Chuck Hagel: The hero who wasn’t

By Brian Pierce

Peggy Noonan, a writer who is so good it is actually infuriating, unleashed another flash flood of eloquence this past week in her Wall Street Journal column celebrating the alleged courage of Republican Senator Chuck Hagel of Nebraska.

Noonan is not the first to sing Hagel’s praises. Nor will she be the last, not after his blistering polemic last Wednesday at a Senate Foreign Relations Committee meeting against Congress’s offensive negligence in addressing the Bush administration’s mishandling of the war in Iraq.

Noonan, along with the rest of the mainstream media, swooned. “He was barreling, he was giving it to you straight, and he’d pick up the pieces later,” she wrote. “Mr. Hagel said the most serious thing that has been said in Congress in a long time.”

It was an impressive speech to be sure, seemingly unrehearsed and seething with emotion. Referring to a Senate resolution opposing President Bush’s “surge” of troops in Iraq, Hagel declared, “Sure it’s tough. Absolutely. And I think all 100 senators ought to be on the line on this. What do you believe? What are you willing to support? What do you think? Why are you elected? If you wanted a safe job, go sell shoes.”

Damn straight. And while I’ll be first in line arguing that Senator Hagel is right about this, I’ll stand alone shouting that he does not at all deserve the credit being heaped upon him for being courageous.

It’s unfortunate that my writing this will be seen as an insult to Mr. Hagel. That is not my intention. I find little fault in Hagel’s behavior and his speech before the Foreign Relations Committee was right on the money (though the resolution he was supporting is nonbinding, which does not strike me as bravery or, for that matter, meaningful action).

But there is a great danger in the media’s pattern of crowning certain people as heroes for doing things that are not at all politically risky. We saw this in spades with Arizona Senator John McCain, a man who has been labeled a “maverick” and a straight shooter for years for supporting causes that already enjoyed enormous public support, be it campaign finance reform or opposition to torture. Only now, as McCain cuddles up next to the religious right, have the media begun to see his political calculation for what it is: a series of maneuvers to win the presidency.

Hagel’s “courage” may or may not be based on ambitions for higher office, though it certainly looks like it is. But again, the problem isn’t Hagel’s behavior, nor is it his ambition. The problem is that the media betray their goal of pursuing the truth when they celebrate political leaders who engage in behavior that could easily be cynical opportunism.

If the media wanted to spotlight political courage, they would steer their gaze to Wisconsin Senator Russ Feingold (whom I love) or Joe Lieberman of Connecticut (whom I loathe). The first sacrificed his presidential ambitions to oppose the PATRIOT Act, oppose the war in Iraq, call for the President’s censure and a slew of other principled, far-left stances. The second lost his party’s nomination for re-election to the Senate thanks to his absurd hawkishness.

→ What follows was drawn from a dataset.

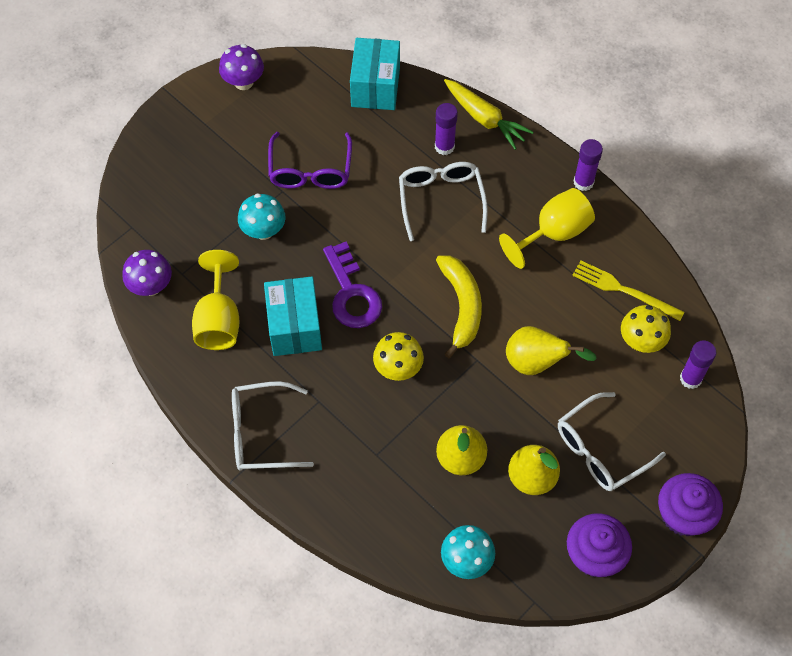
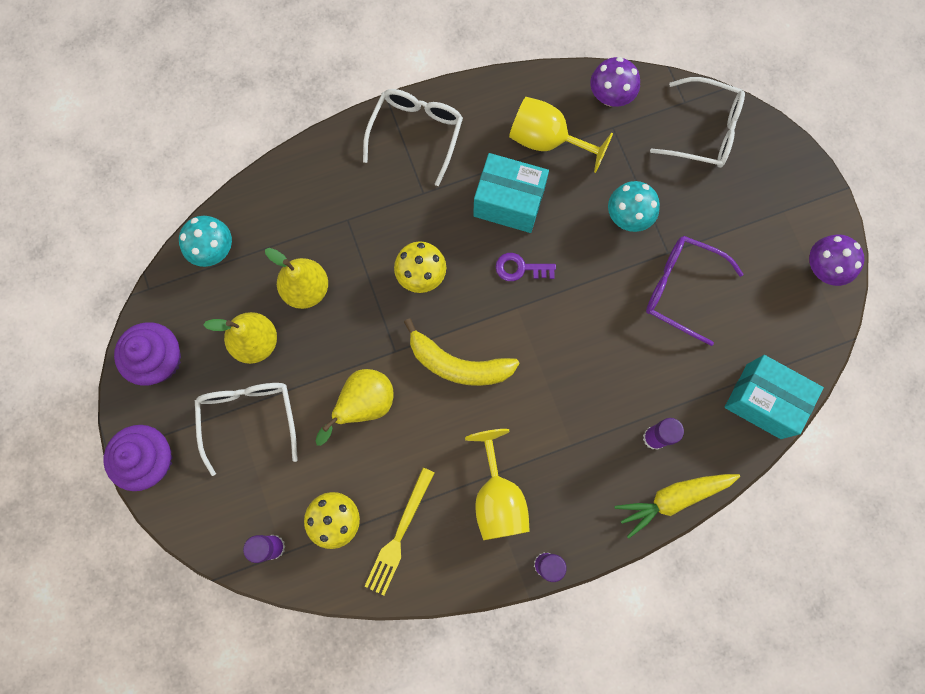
camera: 115 degrees right, 15 degrees up
(352, 293) = (520, 268): purple key -> purple key, size x0.58
(441, 200) = (589, 402): white glasses -> white glasses (705, 131)
(623, 290) = (399, 535): yellow fork -> yellow fork turned 150 degrees clockwise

Hagel, to his credit, was among the first to criticize President Bush’s handling of Iraq. But that criticism, quiet at first and steadily increasing in volume, did nothing but help his chances of political success, both in his home state and nationwide. An act of courage would have been to challenge President Bush in the primary in 2004, or to support John Kerry. He at least could have given the kind of blistering speech he gave last week in 2004, when President Bush had to defend his actions to voters.

By criticisizing without risking anything, Hagel has only benefited. But the real credit for political courage belongs to those who have been hurt by taking a principled stand.